Melvin Joseph Ballard

Lawrence R. Flake, Prophets and Apostles of the Last Dispensation (Provo, UT: Religious Studies Center, Brigham Young University, 2001), 447–51.

Melvin Joseph Ballard portrait

Born: 9 February 1873, Logan, Utah

Quorum of the Twelve Apostles: 7 January 1919 (age 45)

Died: 30 July 1939 (age 66), Salt Lake City, Utah

A young Mormon elder did not sleep at all one night. Strong forces of emotion beyond anything he had ever felt before pulled at his heartstrings. He had been serving as a missionary in varous cities of the United States with two loyal companions, Elders B. H. Roberts and George D. Pyper, who had been sent out on the same day as he and who were now released. But Melvin J. Ballard, the youngest of the three and the most eager to return home, had been reassigned as a traveling elder in the Northern States Mission. He wept. It was not that he begrudged this service to the Lord—it was that he wanted to be with Martha, his bride, to whom he had been married three weeks before receiving his mission call. She was expecting their first child, and his longing to be by her side reached mammoth proportions that night.

Temptation from the forces of evil enshrouded him. He turned to the Lord for help. At this very difficult time he found in a little book the words to a poem which, later put to music, he sang for countless thousands in his travels throughout the Church:

It may not be on the mountain height

Or over the stormy sea;

It may not be at the battle’s front

My Lord will have need of me;

But if, by a still, small voice he calls

To paths that I do not know,

I’ll answer, dear Lord, with my hand in thine;

I’ll go where you want me to go. [1]

This song captures the very essence of the rest of this great man’s life. Elder Ballard grew to know the Lord personally and, as one of the Lord’s beloved apostles, testified of him poignantly. As a child, Melvin received a special blessing from patriarch Zebedee Coltrin, whose shoes he had offered to shine every morning if Brother Coltrin would tell him about the Prophet Joseph Smith. In this blessing the Lord promised the lad that through his obedience he would become so in tune with the Lord’s Spirit that angels would minister to him daily and that he would speak to them face to face. During his lifetime of service, he did have many heavenly manifestations, including a sacred vision of the Savior in a dream.

(Recorded information):
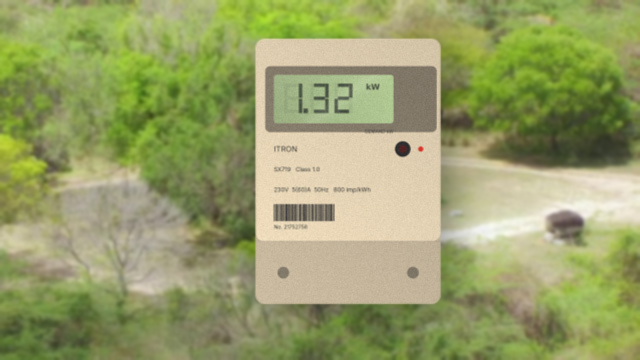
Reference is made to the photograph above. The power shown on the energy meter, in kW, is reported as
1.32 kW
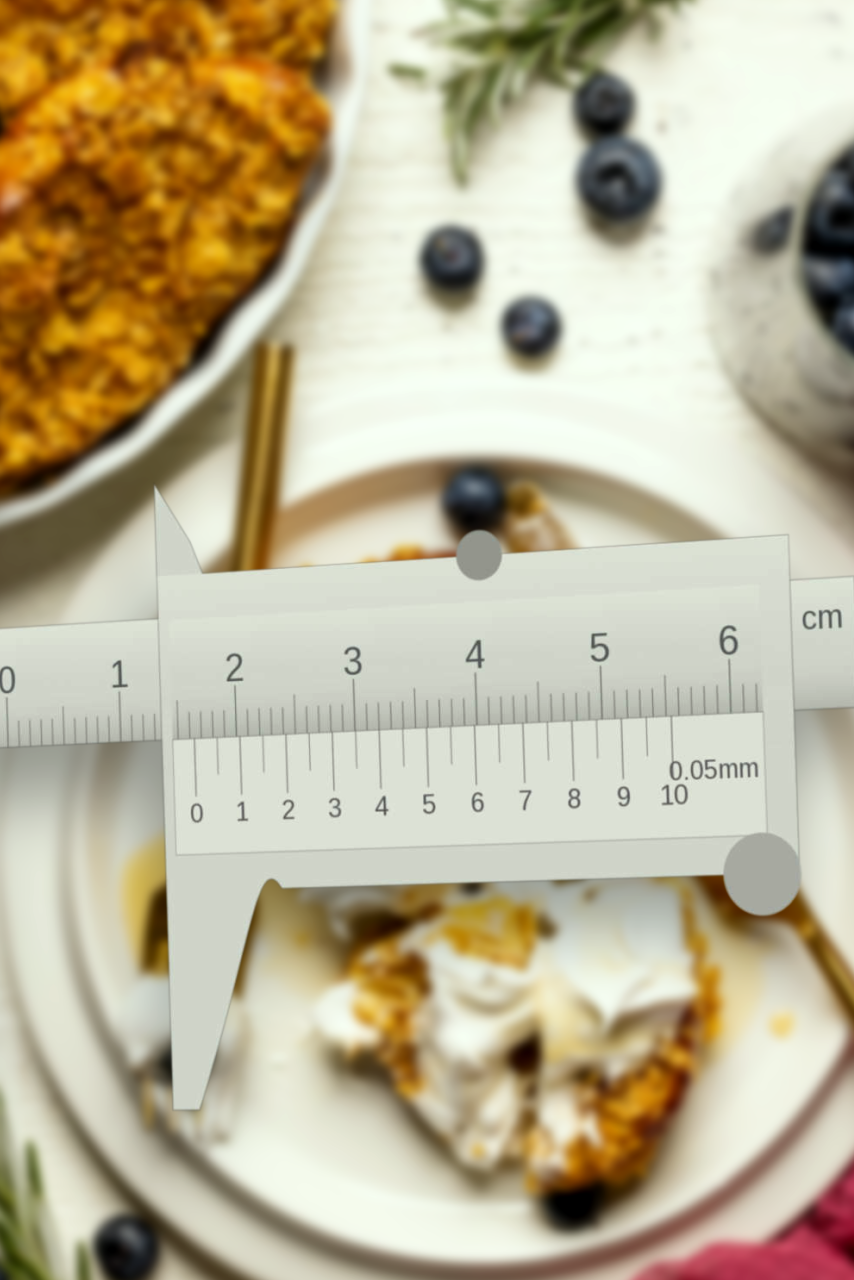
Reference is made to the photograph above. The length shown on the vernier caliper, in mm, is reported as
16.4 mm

(Your assignment):
Can you transcribe everything from "A young Mormon" down to "proportions that night." in the Melvin J. Ballard text above, word for word?

(Solution):
A young Mormon elder did not sleep at all one night. Strong forces of emotion beyond anything he had ever felt before pulled at his heartstrings. He had been serving as a missionary in varous cities of the United States with two loyal companions, Elders B. H. Roberts and George D. Pyper, who had been sent out on the same day as he and who were now released. But Melvin J. Ballard, the youngest of the three and the most eager to return home, had been reassigned as a traveling elder in the Northern States Mission. He wept. It was not that he begrudged this service to the Lord—it was that he wanted to be with Martha, his bride, to whom he had been married three weeks before receiving his mission call. She was expecting their first child, and his longing to be by her side reached mammoth proportions that night.